### WHAT IS NEEDED
Collect every line below that contains the word "Керчи".

### AVAILABLE DATA
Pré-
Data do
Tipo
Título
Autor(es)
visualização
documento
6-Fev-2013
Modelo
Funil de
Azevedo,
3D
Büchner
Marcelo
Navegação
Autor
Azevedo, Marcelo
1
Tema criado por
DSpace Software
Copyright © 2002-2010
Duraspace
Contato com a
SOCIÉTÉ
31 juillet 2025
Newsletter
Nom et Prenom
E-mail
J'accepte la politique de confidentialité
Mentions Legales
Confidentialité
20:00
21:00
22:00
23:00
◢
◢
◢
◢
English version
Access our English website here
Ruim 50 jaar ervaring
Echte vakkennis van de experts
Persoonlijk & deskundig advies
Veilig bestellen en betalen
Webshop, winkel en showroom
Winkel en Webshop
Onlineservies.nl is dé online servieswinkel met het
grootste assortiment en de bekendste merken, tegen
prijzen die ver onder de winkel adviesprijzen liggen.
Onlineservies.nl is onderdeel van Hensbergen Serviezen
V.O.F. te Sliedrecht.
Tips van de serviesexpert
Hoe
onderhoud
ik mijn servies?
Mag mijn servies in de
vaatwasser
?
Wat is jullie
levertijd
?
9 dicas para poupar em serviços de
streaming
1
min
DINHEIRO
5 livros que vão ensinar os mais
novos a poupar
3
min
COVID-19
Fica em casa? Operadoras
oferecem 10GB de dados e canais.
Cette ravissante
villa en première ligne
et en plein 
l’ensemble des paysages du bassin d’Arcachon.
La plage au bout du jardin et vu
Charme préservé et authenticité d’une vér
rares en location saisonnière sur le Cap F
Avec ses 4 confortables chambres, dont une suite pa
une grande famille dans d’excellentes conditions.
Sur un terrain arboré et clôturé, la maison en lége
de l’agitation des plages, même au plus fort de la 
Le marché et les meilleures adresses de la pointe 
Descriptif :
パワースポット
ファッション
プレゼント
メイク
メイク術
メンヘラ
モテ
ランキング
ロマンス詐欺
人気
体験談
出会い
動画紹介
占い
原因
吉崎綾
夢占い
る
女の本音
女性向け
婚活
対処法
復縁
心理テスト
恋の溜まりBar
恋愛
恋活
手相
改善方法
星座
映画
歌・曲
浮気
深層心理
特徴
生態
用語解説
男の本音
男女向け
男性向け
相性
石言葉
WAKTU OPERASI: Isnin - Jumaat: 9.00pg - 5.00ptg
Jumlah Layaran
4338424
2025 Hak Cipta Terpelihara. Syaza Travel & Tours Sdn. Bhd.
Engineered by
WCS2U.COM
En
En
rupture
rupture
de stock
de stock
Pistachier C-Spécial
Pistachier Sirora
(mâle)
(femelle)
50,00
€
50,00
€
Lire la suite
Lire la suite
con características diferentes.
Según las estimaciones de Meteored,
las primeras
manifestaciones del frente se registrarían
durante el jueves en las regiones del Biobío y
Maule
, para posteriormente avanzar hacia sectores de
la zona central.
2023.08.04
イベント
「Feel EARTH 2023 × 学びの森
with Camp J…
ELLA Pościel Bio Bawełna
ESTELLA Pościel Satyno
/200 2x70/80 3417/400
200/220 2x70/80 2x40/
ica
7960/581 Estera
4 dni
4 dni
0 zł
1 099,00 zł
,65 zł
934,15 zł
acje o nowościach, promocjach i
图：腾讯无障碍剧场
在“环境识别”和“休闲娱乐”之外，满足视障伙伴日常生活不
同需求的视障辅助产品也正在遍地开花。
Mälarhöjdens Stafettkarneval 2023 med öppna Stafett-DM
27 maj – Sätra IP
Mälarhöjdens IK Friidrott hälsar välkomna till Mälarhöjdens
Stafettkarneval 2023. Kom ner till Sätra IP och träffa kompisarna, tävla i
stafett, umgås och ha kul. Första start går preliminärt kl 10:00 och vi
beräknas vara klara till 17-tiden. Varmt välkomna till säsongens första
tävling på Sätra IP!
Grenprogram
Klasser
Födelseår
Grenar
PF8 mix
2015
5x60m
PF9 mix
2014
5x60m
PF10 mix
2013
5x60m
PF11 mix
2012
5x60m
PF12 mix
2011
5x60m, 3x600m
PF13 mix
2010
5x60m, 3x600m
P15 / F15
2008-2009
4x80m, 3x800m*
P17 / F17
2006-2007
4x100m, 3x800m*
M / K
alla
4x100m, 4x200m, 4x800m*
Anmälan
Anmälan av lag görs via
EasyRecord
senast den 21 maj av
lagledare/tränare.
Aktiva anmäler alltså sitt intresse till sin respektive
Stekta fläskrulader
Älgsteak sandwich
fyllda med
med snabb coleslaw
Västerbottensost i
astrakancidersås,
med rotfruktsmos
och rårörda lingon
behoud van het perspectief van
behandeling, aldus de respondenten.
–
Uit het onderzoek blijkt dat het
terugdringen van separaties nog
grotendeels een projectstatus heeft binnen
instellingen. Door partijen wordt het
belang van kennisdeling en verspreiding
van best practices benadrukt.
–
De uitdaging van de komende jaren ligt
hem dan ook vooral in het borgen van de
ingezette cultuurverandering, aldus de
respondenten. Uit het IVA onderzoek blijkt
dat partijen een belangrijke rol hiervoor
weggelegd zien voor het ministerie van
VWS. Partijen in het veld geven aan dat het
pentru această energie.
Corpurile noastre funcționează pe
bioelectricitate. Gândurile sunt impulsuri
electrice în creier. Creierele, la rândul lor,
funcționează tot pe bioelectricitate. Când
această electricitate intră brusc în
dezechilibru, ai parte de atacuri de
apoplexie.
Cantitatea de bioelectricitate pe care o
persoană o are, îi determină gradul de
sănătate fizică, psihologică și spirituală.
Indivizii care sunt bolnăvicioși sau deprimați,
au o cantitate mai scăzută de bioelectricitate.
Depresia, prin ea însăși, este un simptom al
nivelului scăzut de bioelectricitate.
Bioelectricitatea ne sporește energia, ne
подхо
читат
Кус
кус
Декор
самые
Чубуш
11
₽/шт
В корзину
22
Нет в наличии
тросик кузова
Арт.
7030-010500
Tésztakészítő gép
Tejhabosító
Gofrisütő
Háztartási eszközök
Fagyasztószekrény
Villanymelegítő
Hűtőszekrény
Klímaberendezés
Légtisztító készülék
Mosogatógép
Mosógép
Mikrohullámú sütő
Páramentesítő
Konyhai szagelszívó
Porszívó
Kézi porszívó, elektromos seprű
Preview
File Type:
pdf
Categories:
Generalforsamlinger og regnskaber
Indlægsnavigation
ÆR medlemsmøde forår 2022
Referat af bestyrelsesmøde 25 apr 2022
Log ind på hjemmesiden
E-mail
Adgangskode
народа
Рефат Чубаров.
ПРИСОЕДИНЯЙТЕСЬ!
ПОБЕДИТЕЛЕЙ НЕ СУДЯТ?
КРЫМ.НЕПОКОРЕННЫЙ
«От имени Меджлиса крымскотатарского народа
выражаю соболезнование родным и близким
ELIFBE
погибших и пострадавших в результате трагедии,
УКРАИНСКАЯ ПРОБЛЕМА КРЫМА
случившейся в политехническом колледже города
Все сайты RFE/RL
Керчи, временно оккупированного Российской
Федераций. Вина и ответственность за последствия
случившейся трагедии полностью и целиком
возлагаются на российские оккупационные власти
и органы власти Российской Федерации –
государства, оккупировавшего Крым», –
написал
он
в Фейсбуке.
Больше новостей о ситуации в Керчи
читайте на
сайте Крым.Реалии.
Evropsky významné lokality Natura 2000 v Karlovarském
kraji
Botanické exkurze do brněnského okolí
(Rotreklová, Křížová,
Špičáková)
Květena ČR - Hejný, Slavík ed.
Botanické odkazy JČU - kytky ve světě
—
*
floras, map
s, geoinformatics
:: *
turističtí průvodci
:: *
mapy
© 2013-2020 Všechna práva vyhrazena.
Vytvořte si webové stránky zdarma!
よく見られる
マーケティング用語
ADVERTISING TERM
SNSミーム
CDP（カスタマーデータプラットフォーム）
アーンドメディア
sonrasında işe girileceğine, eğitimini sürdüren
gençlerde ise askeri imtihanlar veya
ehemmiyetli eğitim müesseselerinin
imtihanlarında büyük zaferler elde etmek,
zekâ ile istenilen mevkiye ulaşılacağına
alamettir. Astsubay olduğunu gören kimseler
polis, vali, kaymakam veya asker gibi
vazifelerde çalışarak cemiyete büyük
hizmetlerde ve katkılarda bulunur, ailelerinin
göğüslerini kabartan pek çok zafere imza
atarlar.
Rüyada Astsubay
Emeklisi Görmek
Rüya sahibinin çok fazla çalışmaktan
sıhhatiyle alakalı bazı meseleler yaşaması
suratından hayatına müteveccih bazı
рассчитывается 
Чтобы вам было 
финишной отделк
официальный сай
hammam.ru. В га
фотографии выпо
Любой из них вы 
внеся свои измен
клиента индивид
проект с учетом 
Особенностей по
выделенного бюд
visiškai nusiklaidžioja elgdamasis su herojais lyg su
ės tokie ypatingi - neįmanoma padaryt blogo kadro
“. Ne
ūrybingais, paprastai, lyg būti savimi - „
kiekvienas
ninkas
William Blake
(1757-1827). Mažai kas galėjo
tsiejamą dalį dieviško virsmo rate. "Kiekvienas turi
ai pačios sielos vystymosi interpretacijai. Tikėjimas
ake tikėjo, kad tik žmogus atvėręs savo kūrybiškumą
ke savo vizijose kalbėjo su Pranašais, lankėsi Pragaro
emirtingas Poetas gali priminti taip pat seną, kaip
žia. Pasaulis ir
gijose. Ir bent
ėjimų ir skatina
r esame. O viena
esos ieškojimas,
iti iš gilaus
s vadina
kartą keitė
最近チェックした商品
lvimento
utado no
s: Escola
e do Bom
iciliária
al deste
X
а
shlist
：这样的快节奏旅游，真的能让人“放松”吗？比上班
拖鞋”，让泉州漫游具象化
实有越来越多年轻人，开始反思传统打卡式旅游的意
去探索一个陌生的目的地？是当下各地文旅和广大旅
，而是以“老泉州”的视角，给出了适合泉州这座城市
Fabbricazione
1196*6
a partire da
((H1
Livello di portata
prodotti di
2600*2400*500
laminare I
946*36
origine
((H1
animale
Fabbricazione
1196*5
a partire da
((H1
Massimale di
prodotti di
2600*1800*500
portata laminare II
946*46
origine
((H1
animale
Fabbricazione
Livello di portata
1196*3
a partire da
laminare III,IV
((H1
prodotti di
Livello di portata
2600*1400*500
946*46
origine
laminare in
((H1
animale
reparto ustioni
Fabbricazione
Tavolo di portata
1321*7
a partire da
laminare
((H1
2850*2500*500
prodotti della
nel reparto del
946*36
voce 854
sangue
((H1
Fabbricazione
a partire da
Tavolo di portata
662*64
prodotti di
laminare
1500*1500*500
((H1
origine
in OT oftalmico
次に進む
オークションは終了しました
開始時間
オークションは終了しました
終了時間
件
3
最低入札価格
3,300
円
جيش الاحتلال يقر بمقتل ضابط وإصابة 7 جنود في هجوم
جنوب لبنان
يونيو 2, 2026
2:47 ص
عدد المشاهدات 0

### OUTPUT
Керчи, временно оккупированного Российской
Больше новостей о ситуации в Керчи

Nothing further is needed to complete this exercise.